- **TASK**: Please print the entries below verbatim, every line unchanged.
— begin —
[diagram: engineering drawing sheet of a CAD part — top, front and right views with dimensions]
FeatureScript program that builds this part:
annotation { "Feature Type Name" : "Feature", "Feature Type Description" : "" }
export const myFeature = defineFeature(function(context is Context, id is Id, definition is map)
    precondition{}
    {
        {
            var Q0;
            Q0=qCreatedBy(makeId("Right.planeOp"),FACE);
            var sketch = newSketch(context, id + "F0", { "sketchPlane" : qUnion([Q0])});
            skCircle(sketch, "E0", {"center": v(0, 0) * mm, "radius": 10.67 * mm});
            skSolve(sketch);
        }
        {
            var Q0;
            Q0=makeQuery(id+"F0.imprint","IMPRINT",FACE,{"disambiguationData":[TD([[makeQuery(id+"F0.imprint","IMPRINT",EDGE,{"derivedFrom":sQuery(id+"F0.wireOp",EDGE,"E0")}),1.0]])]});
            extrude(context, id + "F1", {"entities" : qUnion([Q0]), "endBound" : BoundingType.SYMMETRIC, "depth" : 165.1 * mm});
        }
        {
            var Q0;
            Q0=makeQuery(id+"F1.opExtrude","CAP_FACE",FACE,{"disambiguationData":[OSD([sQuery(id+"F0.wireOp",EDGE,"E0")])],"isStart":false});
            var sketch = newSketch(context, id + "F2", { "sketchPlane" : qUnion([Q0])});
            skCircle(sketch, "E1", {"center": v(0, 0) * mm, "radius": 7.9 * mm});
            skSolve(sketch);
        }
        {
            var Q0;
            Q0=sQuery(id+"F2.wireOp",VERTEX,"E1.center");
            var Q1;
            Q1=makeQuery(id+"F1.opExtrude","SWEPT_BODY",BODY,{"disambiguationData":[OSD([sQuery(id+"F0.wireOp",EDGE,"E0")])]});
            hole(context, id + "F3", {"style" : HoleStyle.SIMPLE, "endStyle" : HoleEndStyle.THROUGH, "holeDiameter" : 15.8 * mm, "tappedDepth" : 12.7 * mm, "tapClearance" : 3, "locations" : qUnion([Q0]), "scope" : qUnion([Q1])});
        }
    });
— end —
- **ANSWER TO THIS TASK**:
[diagram: engineering drawing sheet of a CAD part — top, front and right views with dimensions]
FeatureScript program that builds this part:
annotation { "Feature Type Name" : "Feature", "Feature Type Description" : "" }
export const myFeature = defineFeature(function(context is Context, id is Id, definition is map)
    precondition{}
    {
        {
            var Q0;
            Q0=qCreatedBy(makeId("Right.planeOp"),FACE);
            var sketch = newSketch(context, id + "F0", { "sketchPlane" : qUnion([Q0])});
            skCircle(sketch, "E0", {"center": v(0, 0) * mm, "radius": 10.67 * mm});
            skSolve(sketch);
        }
        {
            var Q0;
            Q0=makeQuery(id+"F0.imprint","IMPRINT",FACE,{"disambiguationData":[TD([[makeQuery(id+"F0.imprint","IMPRINT",EDGE,{"derivedFrom":sQuery(id+"F0.wireOp",EDGE,"E0")}),1.0]])]});
            extrude(context, id + "F1", {"entities" : qUnion([Q0]), "endBound" : BoundingType.SYMMETRIC, "depth" : 165.1 * mm});
        }
        {
            var Q0;
            Q0=makeQuery(id+"F1.opExtrude","CAP_FACE",FACE,{"disambiguationData":[OSD([sQuery(id+"F0.wireOp",EDGE,"E0")])],"isStart":false});
            var sketch = newSketch(context, id + "F2", { "sketchPlane" : qUnion([Q0])});
            skCircle(sketch, "E1", {"center": v(0, 0) * mm, "radius": 7.9 * mm});
            skSolve(sketch);
        }
        {
            var Q0;
            Q0=sQuery(id+"F2.wireOp",VERTEX,"E1.center");
            var Q1;
            Q1=makeQuery(id+"F1.opExtrude","SWEPT_BODY",BODY,{"disambiguationData":[OSD([sQuery(id+"F0.wireOp",EDGE,"E0")])]});
            hole(context, id + "F3", {"style" : HoleStyle.SIMPLE, "endStyle" : HoleEndStyle.THROUGH, "holeDiameter" : 15.8 * mm, "tappedDepth" : 12.7 * mm, "tapClearance" : 3, "locations" : qUnion([Q0]), "scope" : qUnion([Q1])});
        }
    });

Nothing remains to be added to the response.